- _AIM OF THE TASK_: Turn the records below into a numbered list with one line per item, dropping any blank lines.

- _EXTRACTED INFORMATION_:
******
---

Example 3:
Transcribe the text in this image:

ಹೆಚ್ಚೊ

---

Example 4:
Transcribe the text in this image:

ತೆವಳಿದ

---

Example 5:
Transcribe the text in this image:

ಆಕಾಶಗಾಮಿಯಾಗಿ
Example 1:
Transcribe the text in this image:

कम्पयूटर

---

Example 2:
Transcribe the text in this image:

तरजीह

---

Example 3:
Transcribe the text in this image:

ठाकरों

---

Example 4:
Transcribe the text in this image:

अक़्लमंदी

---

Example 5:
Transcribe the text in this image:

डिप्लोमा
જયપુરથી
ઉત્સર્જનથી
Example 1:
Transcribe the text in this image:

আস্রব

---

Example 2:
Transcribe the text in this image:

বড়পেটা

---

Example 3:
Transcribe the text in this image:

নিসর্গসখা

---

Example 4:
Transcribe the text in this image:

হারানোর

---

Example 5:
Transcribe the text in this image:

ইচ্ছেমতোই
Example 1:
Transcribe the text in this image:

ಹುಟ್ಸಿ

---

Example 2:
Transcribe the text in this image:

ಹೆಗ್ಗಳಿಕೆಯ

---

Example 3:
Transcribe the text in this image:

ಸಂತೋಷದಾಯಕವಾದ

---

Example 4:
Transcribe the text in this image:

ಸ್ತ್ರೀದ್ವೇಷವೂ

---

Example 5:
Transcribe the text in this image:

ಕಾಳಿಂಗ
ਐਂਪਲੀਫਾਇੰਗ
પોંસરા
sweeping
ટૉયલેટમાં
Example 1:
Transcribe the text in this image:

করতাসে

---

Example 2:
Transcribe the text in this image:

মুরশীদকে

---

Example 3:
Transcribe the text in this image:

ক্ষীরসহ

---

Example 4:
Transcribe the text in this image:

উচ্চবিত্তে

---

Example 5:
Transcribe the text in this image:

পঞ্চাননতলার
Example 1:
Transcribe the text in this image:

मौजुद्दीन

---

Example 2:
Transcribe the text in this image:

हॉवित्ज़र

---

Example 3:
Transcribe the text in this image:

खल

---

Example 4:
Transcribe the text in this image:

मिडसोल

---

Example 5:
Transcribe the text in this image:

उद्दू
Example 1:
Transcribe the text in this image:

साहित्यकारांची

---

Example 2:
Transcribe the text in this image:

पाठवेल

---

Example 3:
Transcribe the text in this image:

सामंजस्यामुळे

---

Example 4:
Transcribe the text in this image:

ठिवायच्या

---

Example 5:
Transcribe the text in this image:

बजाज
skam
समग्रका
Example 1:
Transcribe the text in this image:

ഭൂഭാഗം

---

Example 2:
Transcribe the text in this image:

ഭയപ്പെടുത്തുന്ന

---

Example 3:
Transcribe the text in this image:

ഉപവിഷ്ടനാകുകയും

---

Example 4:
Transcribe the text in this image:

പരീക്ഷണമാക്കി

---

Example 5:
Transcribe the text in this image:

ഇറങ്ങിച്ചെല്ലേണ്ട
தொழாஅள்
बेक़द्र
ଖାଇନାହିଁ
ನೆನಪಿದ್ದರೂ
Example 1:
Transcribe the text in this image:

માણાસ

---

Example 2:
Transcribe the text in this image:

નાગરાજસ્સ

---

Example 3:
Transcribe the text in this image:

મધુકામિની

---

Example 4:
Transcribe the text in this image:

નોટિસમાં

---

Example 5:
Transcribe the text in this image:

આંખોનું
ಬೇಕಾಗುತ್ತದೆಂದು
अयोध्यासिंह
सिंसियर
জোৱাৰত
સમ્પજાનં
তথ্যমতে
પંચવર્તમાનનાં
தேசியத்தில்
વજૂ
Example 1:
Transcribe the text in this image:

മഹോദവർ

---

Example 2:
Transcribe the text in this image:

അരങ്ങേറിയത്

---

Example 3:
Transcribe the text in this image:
******
- _RESPONSE BELOW_:
1. ---
2. Example 3:
3. Transcribe the text in this image:
4. ಹೆಚ್ಚೊ
5. ---
6. Example 4:
7. Transcribe the text in this image:
8. ತೆವಳಿದ
9. ---
10. Example 5:
11. Transcribe the text in this image:
12. ಆಕಾಶಗಾಮಿಯಾಗಿ
13. Example 1:
14. Transcribe the text in this image:
15. कम्पयूटर
16. ---
17. Example 2:
18. Transcribe the text in this image:
19. तरजीह
20. ---
21. Example 3:
22. Transcribe the text in this image:
23. ठाकरों
24. ---
25. Example 4:
26. Transcribe the text in this image:
27. अक़्लमंदी
28. ---
29. Example 5:
30. Transcribe the text in this image:
31. डिप्लोमा
32. જયપુરથી
33. ઉત્સર્જનથી
34. Example 1:
35. Transcribe the text in this image:
36. আস্রব
37. ---
38. Example 2:
39. Transcribe the text in this image:
40. বড়পেটা
41. ---
42. Example 3:
43. Transcribe the text in this image:
44. নিসর্গসখা
45. ---
46. Example 4:
47. Transcribe the text in this image:
48. হারানোর
49. ---
50. Example 5:
51. Transcribe the text in this image:
52. ইচ্ছেমতোই
53. Example 1:
54. Transcribe the text in this image:
55. ಹುಟ್ಸಿ
56. ---
57. Example 2:
58. Transcribe the text in this image:
59. ಹೆಗ್ಗಳಿಕೆಯ
60. ---
61. Example 3:
62. Transcribe the text in this image:
63. ಸಂತೋಷದಾಯಕವಾದ
64. ---
65. Example 4:
66. Transcribe the text in this image:
67. ಸ್ತ್ರೀದ್ವೇಷವೂ
68. ---
69. Example 5:
70. Transcribe the text in this image:
71. ಕಾಳಿಂಗ
72. ਐਂਪਲੀਫਾਇੰਗ
73. પોંસરા
74. sweeping
75. ટૉયલેટમાં
76. Example 1:
77. Transcribe the text in this image:
78. করতাসে
79. ---
80. Example 2:
81. Transcribe the text in this image:
82. মুরশীদকে
83. ---
84. Example 3:
85. Transcribe the text in this image:
86. ক্ষীরসহ
87. ---
88. Example 4:
89. Transcribe the text in this image:
90. উচ্চবিত্তে
91. ---
92. Example 5:
93. Transcribe the text in this image:
94. পঞ্চাননতলার
95. Example 1:
96. Transcribe the text in this image:
97. मौजुद्दीन
98. ---
99. Example 2:
100. Transcribe the text in this image:
101. हॉवित्ज़र
102. ---
103. Example 3:
104. Transcribe the text in this image:
105. खल
106. ---
107. Example 4:
108. Transcribe the text in this image:
109. मिडसोल
110. ---
111. Example 5:
112. Transcribe the text in this image:
113. उद्दू
114. Example 1:
115. Transcribe the text in this image:
116. साहित्यकारांची
117. ---
118. Example 2:
119. Transcribe the text in this image:
120. पाठवेल
121. ---
122. Example 3:
123. Transcribe the text in this image:
124. सामंजस्यामुळे
125. ---
126. Example 4:
127. Transcribe the text in this image:
128. ठिवायच्या
129. ---
130. Example 5:
131. Transcribe the text in this image:
132. बजाज
133. skam
134. समग्रका
135. Example 1:
136. Transcribe the text in this image:
137. ഭൂഭാഗം
138. ---
139. Example 2:
140. Transcribe the text in this image:
141. ഭയപ്പെടുത്തുന്ന
142. ---
143. Example 3:
144. Transcribe the text in this image:
145. ഉപവിഷ്ടനാകുകയും
146. ---
147. Example 4:
148. Transcribe the text in this image:
149. പരീക്ഷണമാക്കി
150. ---
151. Example 5:
152. Transcribe the text in this image:
153. ഇറങ്ങിച്ചെല്ലേണ്ട
154. தொழாஅள்
155. बेक़द्र
156. ଖାଇନାହିଁ
157. ನೆನಪಿದ್ದರೂ
158. Example 1:
159. Transcribe the text in this image:
160. માણાસ
161. ---
162. Example 2:
163. Transcribe the text in this image:
164. નાગરાજસ્સ
165. ---
166. Example 3:
167. Transcribe the text in this image:
168. મધુકામિની
169. ---
170. Example 4:
171. Transcribe the text in this image:
172. નોટિસમાં
173. ---
174. Example 5:
175. Transcribe the text in this image:
176. આંખોનું
177. ಬೇಕಾಗುತ್ತದೆಂದು
178. अयोध्यासिंह
179. सिंसियर
180. জোৱাৰত
181. સમ્પજાનં
182. তথ্যমতে
183. પંચવર્તમાનનાં
184. தேசியத்தில்
185. વજૂ
186. Example 1:
187. Transcribe the text in this image:
188. മഹോദവർ
189. ---
190. Example 2:
191. Transcribe the text in this image:
192. അരങ്ങേറിയത്
193. ---
194. Example 3:
195. Transcribe the text in this image:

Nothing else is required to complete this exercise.